Activity: Count the lines of the records below that contain the word "your" and reply with only that number.

=== Section Start ===

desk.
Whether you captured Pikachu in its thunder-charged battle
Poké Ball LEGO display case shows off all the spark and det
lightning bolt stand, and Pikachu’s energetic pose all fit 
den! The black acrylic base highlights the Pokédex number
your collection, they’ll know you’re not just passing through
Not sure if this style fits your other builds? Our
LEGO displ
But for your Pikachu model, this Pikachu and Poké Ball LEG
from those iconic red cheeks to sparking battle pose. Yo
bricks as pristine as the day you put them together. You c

=== Section End ===

Solution to this exercise: 3